As for his characters – for me, they were living and breathing and alive on the page. Well – with one exception. I found myself struggling to understand Irene, as it seemed to me that we only see her through other people’s eyes and never got below the surface. She obviously found her husband repulsive (early in their courtship she shuddered at the touch of his lips on her skin) and I found myself asking *why* she chose to marry him (it took him 18 months of his trying!) Given that in Edwardian times she would have had no way of making a living for herself and needed a husband to survive, why on earth didn’t she marry someone who was at least a little agreeable? Since she’s described all the way through as a stunning beauty who turns everyone’s head, finding a husband who was acceptable would surely have been possible. And there is a hint of the flirt in her behaviour; she’s well aware of the effect she has on men and seems not to hold back from using this. It may be that Galsworthy intended that we should never really know Irene, so that we should understand the point he’s making here about women being regarded as property, but I found myself a little niggled by the fact that I never felt I fathomed Irene. As for the marital rape scene, this is handled with incredible discretion by Galsworthy; but it’s obvious that his sympathies lie with Irene and from her horror and outrage we can see that he regards Soames’ forcing himself upon her as totally unacceptable. This is a forward-thinking view for the time, and I’m not surprised to find that the author was a supporter of the campaign for women’s rights.

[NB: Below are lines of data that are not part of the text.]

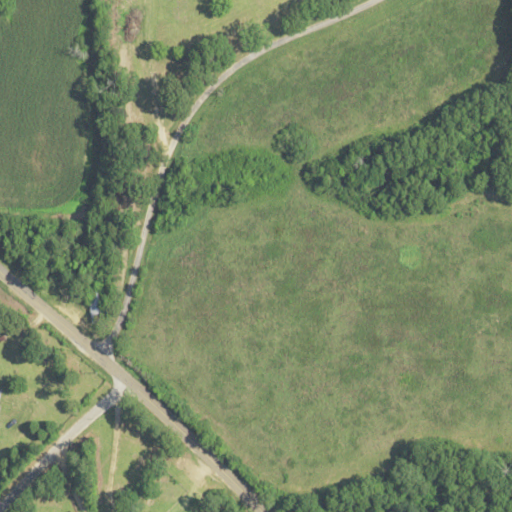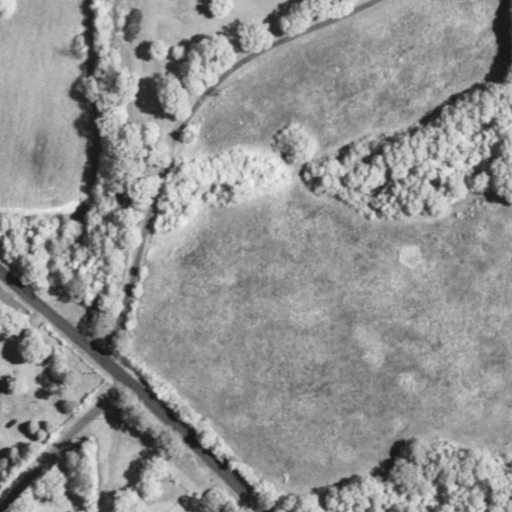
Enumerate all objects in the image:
road: (185, 129)
road: (133, 389)
road: (61, 444)
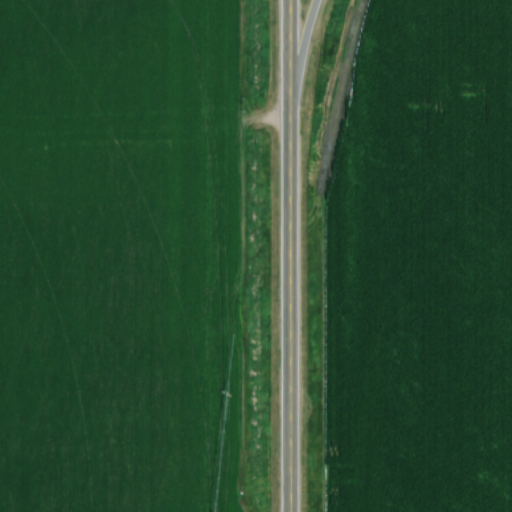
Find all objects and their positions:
road: (301, 46)
road: (290, 255)
crop: (124, 257)
crop: (421, 265)
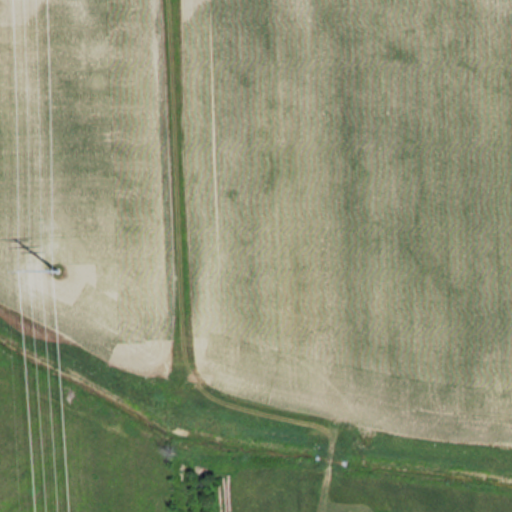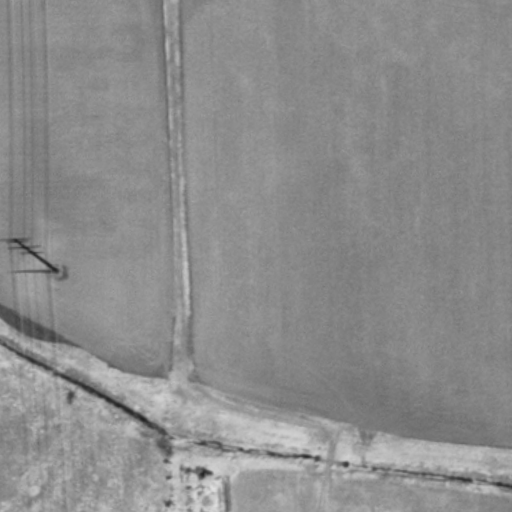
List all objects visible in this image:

Galsworthy’s also brilliant at capturing the generational differences in a large family – how the younger members are attempting to break out from the restrictions of the old, the middle-aged ones are actually caught in the middle, and the older members are struggling to understand the passing of time, the behaviour of the younger people and the changes in society around them (as well as in themselves). As Galsworthy comments on Soames’ father:

James had passed through the fire, but he had passed also through the river of years that washes out the fire; he had experienced the saddest experience of all – forgetfulness of what it was like to be in love.

While reading “A Man of Property”, my mind kept being drawn back to another unhappy married couple, the Karenins, and I found that Soames in many ways reminded me of Alexis Karenin: both married to women they love but who despise them; both unable to express their emotions properly; both struggling to cope with public infidelity. Although Soames is often painted as the villain of The Forsyte Saga, I think that’s too narrow a viewpoint. Yes, his behaviour is reprehensible; yes, he is wrong to treat his wife as a possession; but Irene should never have married him if she loathed him so much and he goes through a kind of torture during their relationship (or lack of it). I hope that both Irene and Soames will find some kind of happiness in future relationships because it’s obvious that theirs won’t last.

John_galsworthy

The term ‘saga’ has been used in the past in a derogatory way, almost implying that a work is a kind of soap opera. Yet nowadays sagas like the Twilight books, The Hunger Games et al sell by the bucketful without comment. I do feel that Galsworthy has been unjustifiably criticised and condemned to the dustbin of literature. I found his writing excellent for the most part; a little melodramatic in places, perhaps, but that isn’t necessarily a bad thing. I loved his characters, learned to know them, became involved in their fate and watched their lives play out in a wonderfully painted world. My first experience of The Forsyte Saga has been a very positive one and I’m really looking forward to reading on in this series!